## Page extract
━━━━━━━━━━━━━━━━━━━━━━━━━━━━━━

Skip to main content

Inference API

The Inference API (mILM) provides OpenAI-compatible inference capabilities for the AI Foundation Package. This service supports chat completions, text embeddings, and model cache management for GGUF models stored in the Model Registry.

Base URL

http://localhost:8083/mimik-ai/openai/v1
info

The Inference API follows the OpenAI API format, making it compatible with existing OpenAI client libraries and tools.

Authentication

All endpoints require a Bearer token in the Authorization header:

Authorization: Bearer 1234

The default API key is 1234, configured in the [milm-v1] section of the addon .ini file. See Addon Configuration for details.

Quick Reference

MethodEndpointDescription
POST/chat/completionsGenerate chat response
POST/embeddingsGenerate text embeddings
GET/modelsList loaded models
POST/modelsLoad model into cache
DELETE/models?modelId={id}Unload model from cache

Chat Completions

Generate chat responses using LLM or VLM models.

Create Chat Completion

Request

POST /chat/completions

Headers

HeaderRequiredValue
Content-TypeYesapplication/json
AuthorizationYesBearer <token>

Request Body

FieldTypeRequiredDescription
modelstringYesModel ID from the Model Registry
messagesarrayYesConversation messages
streambooleanNoEnable streaming responses (default: false)
temperaturenumberNoSampling temperature 0.0-2.0 (default: 1.0)

━━━━━━━━━━━━━━━━━━━━━━━━━━━━━━

## Source material
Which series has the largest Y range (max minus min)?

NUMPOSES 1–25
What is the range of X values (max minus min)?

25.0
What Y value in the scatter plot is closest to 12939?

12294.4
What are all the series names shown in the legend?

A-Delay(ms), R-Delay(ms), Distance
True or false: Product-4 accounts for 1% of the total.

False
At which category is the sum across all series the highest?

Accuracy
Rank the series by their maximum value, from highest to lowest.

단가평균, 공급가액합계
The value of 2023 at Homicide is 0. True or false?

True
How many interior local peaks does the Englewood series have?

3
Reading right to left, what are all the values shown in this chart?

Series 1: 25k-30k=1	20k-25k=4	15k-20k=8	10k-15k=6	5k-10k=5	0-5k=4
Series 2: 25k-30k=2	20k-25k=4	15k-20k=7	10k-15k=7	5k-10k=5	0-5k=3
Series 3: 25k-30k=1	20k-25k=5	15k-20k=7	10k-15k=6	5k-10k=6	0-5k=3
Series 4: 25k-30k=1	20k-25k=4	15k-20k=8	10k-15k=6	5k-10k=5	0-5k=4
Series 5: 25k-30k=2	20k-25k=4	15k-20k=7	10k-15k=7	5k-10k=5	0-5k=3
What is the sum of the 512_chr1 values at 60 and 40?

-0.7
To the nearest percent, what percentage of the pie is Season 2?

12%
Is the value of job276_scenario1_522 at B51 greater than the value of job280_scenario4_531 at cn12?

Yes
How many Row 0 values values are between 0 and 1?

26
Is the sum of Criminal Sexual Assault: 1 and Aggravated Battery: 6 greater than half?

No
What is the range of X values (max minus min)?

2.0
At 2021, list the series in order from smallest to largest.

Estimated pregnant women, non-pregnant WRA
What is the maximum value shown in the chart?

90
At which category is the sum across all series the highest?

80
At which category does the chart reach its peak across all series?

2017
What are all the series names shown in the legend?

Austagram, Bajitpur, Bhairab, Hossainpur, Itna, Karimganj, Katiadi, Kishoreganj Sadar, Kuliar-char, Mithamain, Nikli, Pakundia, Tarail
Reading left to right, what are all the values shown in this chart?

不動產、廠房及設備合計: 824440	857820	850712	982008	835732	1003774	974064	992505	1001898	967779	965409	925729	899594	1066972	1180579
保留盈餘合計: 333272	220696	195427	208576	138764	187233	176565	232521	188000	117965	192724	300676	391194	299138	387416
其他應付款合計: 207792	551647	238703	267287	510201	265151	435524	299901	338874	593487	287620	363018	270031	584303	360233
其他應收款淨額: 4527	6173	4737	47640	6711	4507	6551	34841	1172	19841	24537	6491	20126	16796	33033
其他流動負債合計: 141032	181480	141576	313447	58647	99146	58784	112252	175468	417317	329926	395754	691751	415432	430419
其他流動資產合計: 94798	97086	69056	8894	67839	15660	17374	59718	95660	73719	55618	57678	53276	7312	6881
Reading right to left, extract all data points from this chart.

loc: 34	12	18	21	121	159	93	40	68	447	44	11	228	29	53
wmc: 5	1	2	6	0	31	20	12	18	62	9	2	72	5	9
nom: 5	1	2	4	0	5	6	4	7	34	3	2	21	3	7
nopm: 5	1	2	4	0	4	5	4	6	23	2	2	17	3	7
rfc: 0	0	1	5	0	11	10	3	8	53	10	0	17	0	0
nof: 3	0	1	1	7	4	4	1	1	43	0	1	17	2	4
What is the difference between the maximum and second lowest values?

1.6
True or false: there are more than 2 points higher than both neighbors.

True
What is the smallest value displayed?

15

━━━━━━━━━━━━━━━━━━━━━━━━━━━━━━

## Problems to work on
a – Per the Inference API page, where is the default API key configured?
b – Echo the Inference API page verbatim, everything from "All endpoints require" down to "Configuration for details.".

## Task answers
a – In the [milm-v1] section of the addon .ini file.

b –
All endpoints require a Bearer token in the Authorization header:

Authorization: Bearer 1234

The default API key is 1234, configured in the [milm-v1] section of the addon .ini file. See Addon Configuration for details.